Kasumi si era svegliata con un profondo senso di inadeguatezza e non ce l’aveva fatta ad alzarsi dal letto, non importa quante volte avesse detto alle sue gambe di muoversi. Le gambe non si erano mosse e il suo corpo era rimasto sul materasso, raggomitolato in posizione fetale, come in un letargo dal quale la sua mente non riusciva a svegliarlo.
Fuori pioveva.
Dalla grande finestra che occupava quasi interamente una delle pareti dalla sua stanza, s’intravedevano il cielo grigio e i tetti dei palazzi.
A Kasumi piaceva la pioggia, soprattutto quando era triste. In generale il tempo brutto la incupiva, perciò sentiva sempre di avere una buona scusa.
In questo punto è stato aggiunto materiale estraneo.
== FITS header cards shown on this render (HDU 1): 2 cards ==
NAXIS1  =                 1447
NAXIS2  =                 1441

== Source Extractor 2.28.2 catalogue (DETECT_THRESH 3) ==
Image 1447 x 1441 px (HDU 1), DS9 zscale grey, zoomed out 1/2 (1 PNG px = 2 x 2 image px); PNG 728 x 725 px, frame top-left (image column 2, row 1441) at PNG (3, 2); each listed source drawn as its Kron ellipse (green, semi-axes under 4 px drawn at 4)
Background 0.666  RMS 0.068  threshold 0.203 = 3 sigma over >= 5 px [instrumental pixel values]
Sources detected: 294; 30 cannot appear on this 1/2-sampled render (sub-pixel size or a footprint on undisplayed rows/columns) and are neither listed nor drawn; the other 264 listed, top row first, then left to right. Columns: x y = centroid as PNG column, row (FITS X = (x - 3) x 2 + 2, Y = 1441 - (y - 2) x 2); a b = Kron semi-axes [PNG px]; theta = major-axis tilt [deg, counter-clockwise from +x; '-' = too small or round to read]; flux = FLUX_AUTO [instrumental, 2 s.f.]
Se pioveva aveva una buona scusa per essere triste e non avere voglia di fare niente.
Perciò aveva chiamato a lavoro e si era data malata, poi aveva trovato le forze di alzarsi dal letto ed era andata a farsi un tè.
Verso metà mattinata le era arrivato un messaggio: era di un tizio che aveva conosciuto al bar davanti al suo posto di lavoro. Un ragazzo carino e gentile che un giorno l’aveva vista giù e aveva deciso di offrirle il caffè.
Kasumi non credeva negli incontri fortuiti dai quali nascono grandi storie d’amore, perché nella vita vera queste cose non succedono. Nella vita vera uno sconosciuto non ti offre il caffè e tu gli dai il tuo numero di telefono. O, se lo fai, poi tanto va storto qualcosa.
Più di tutto, Kasumi non sapeva se credeva ancora nell’amore.
Non sapeva se era ancora in grado di amare qualcuno e di lasciarsi amare.
Non sapeva se poteva.
Perciò rifiutò il suo invito a pranzo educatamente, sperando che non insistesse.
Guardando le chat sul telefono, Kasumi pensò che avrebbe tanto voluto scrivere a qualcuno, ma si rese conto che non aveva assolutamente niente da dire, neanche qualcosa di stupido, perciò bloccò lo schermo con un sospiro e abbandonò il telefono tra le coperte.
Con passi delicati, si avvicinò alla finestra della sua stanza, bagnata dalle gocce di pioggia che cadevano dal cielo. Appoggiò una mano sul vetro freddo e si mise a osservare la città.
Magari domani sarà una buona giornata, pensò.
Non sapeva se ci stava credendo davvero, perché le buone giornate stavano sempre di più diventando un’eccezione. Ma sperava almeno di avere un momento buono in una giornata brutta. Almeno uno.
Sospirò.
Almeno un istante.
Un sorriso.
Uno sguardo.
Almeno.

Viviamo in un’eterna rincorsa della felicità.
Ma la felicità è solo una parentesi.